Records for processing:
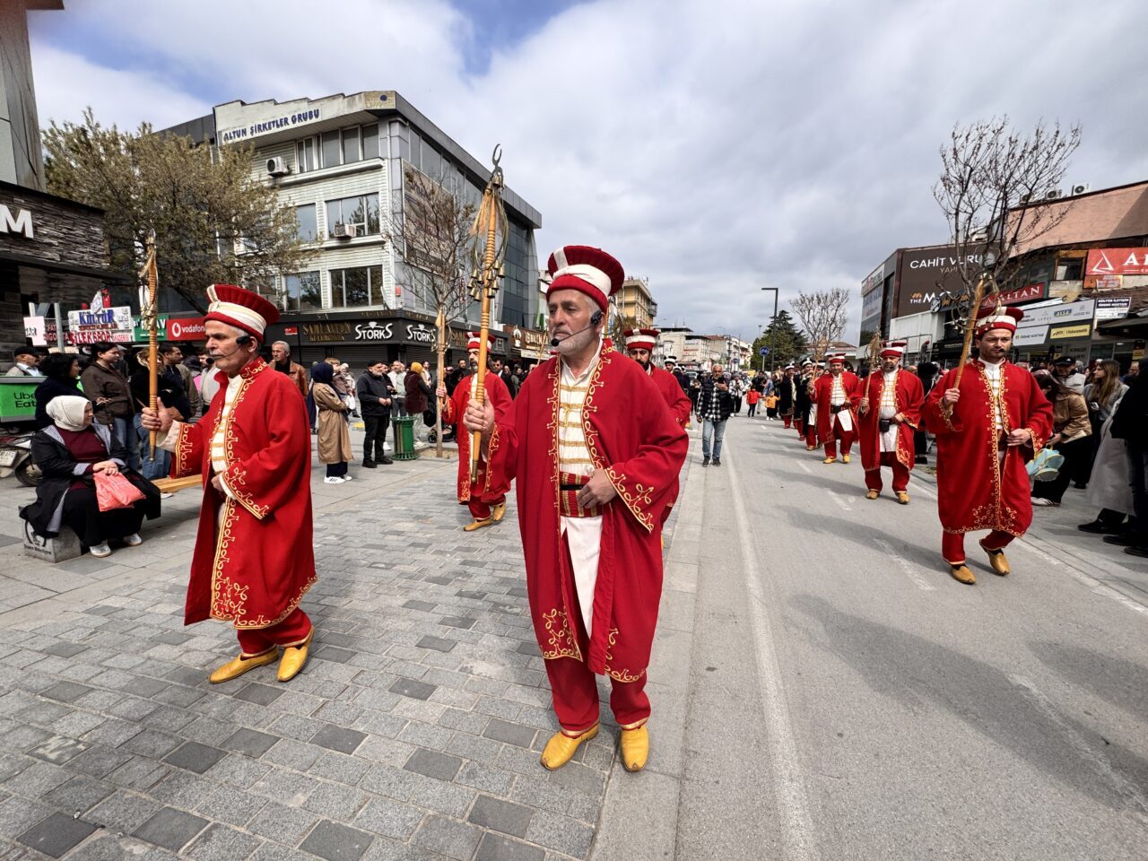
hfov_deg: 102.1
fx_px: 464
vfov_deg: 85.7
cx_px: 574
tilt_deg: -8.3
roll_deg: -2.4
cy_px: 430
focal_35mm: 14
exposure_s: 1/1567
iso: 50
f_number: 2.2
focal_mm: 2.22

What you have to do:
Output all of the entries verbatim, leaving out any images.

Exercise output:
hfov_deg: 102.1
fx_px: 464
vfov_deg: 85.7
cx_px: 574
tilt_deg: -8.3
roll_deg: -2.4
cy_px: 430
focal_35mm: 14
exposure_s: 1/1567
iso: 50
f_number: 2.2
focal_mm: 2.22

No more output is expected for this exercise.